Home > math education, rant > Happiest being sad

Happiest being sad

July 23, 2011

I’m done with math camp, and I am stopping off in Harvard Square on the way home to New York. I collected my two older sons from their first stint at overnight camp yesterday evening, a two-week middle-of-the-woods experience complete with a cold lake, dirty socks and sticky bunk beds. They were actually happy to see me, I could tell by the way they let me hug them in front of other people. I cried when I realized they had each grown two inches.

The past few days have been incredibly emotional. Somehow I started to pine for the program and for the students at the program before it had ended, and now I seem to miss my kids even though I have them back.

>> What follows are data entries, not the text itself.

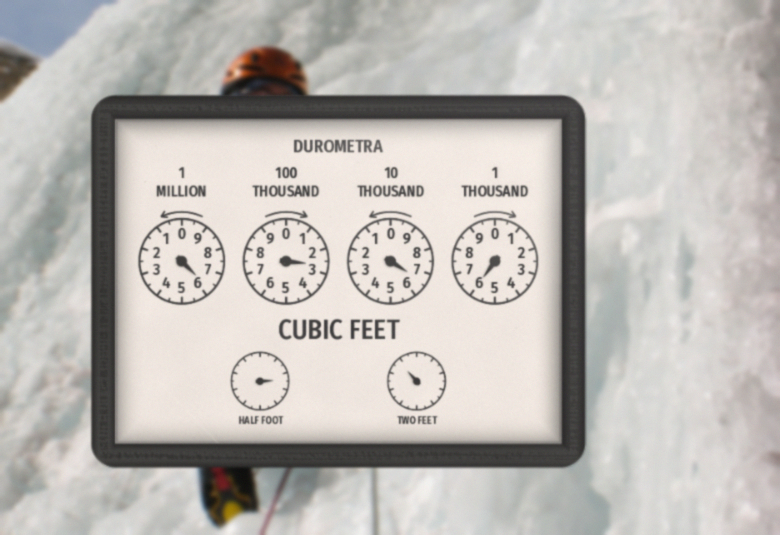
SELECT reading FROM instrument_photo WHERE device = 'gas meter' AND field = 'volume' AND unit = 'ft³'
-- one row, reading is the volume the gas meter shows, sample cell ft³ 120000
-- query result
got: ft³ 626600
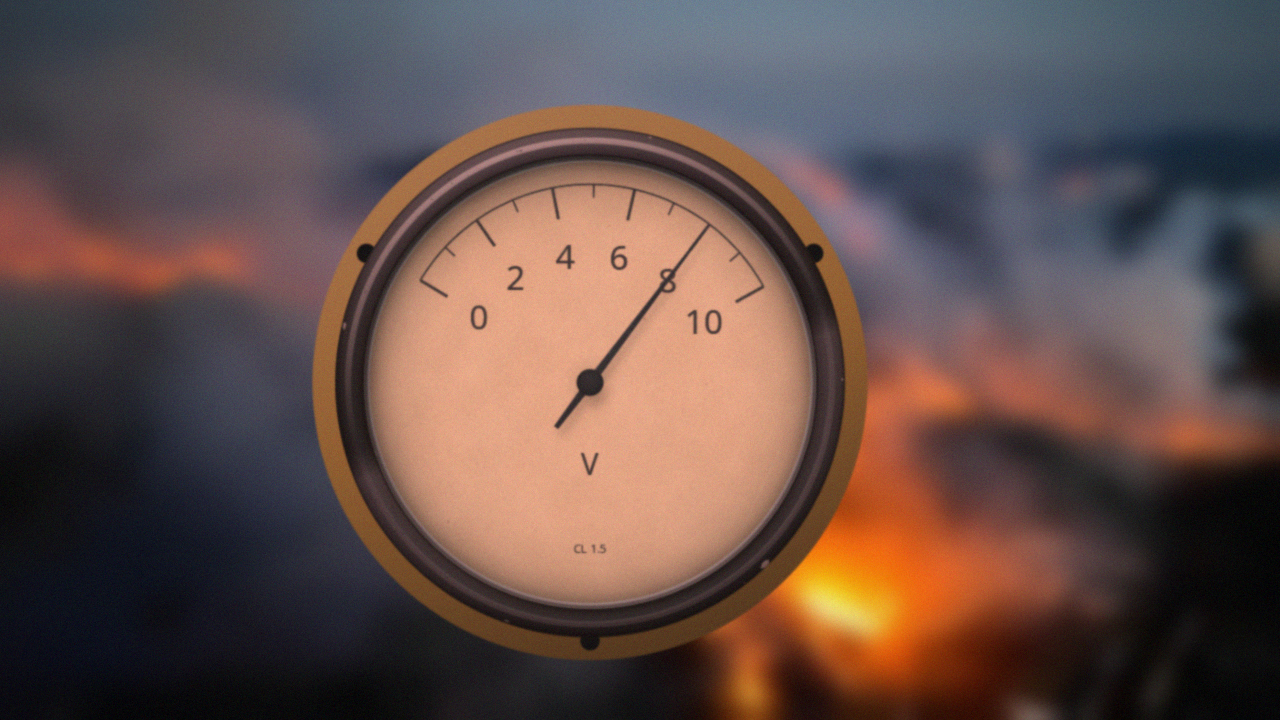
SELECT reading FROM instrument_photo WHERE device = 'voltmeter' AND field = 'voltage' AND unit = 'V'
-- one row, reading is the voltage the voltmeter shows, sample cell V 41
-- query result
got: V 8
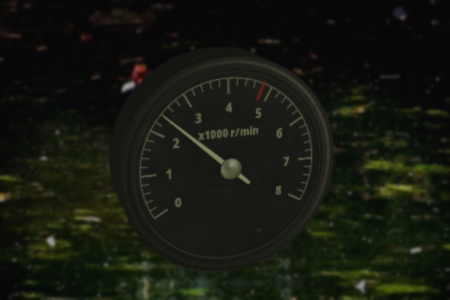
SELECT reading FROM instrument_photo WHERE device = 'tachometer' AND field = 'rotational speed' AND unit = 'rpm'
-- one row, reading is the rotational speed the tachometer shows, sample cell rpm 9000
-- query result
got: rpm 2400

I’m a mess of yearning, for a million things at once, and it seems like I’ve set myself up for this.

Of course when I think about it I absolutely have, and I guess the only real question is why I’m surprised. I keep falling in love with people and experiences that often even love me back, and even though I’m an experienced piner it doesn’t get any less painful. And yet it seems like the only alternative, if it is a choice I could even make, would be to close myself off from that openness and compassion and live in a careless void. That is certainly more terrifying to me than the safety of wistful suffering.

My friend Moon came to the program a couple of nights ago and gave a kick-ass talk to the students about the Banach-Tarski paradox. She stuck around that night for dinner and asked the program director, who has been doing this for 40 years, whether I had ever been shy. The director said, “No, Cathy was never shy, but she was memorable for the fact that she always said the same thing whenever someone started a conversation with her.” I had no idea what that could have been, and to tell you the truth I was a little worried what he’d say. So Moon asked, and he said the phrase was, “I love math!” It brought back a clear memory of the passion I had then and still have, and hopefully will always have. I am happy to be this sad.

Categories: math education, rant
  1. karen
    July 23, 2011 at 9:27 pm

    Your heart is pure, and nothing could be more rare or beautiful.

    Like

  2. July 25, 2011 at 7:01 am

    I met Moon on her later visit to SPMPS (http://spmps.weebly.com/) at Bard. Very sweet person, and I’m excited that she’ll be at Tufts.

    Cathy, it’s wonderful that you served the program as senior staff. It’s natural that it’s emotional, and It’s definitely an emotional experience for the students as well!

    Like

  3. joelibacsi
    August 7, 2011 at 2:23 pm

    fabulous. the experiences last a lifetime for mathbabe and also for the new generation
    who are so fortunate to have her.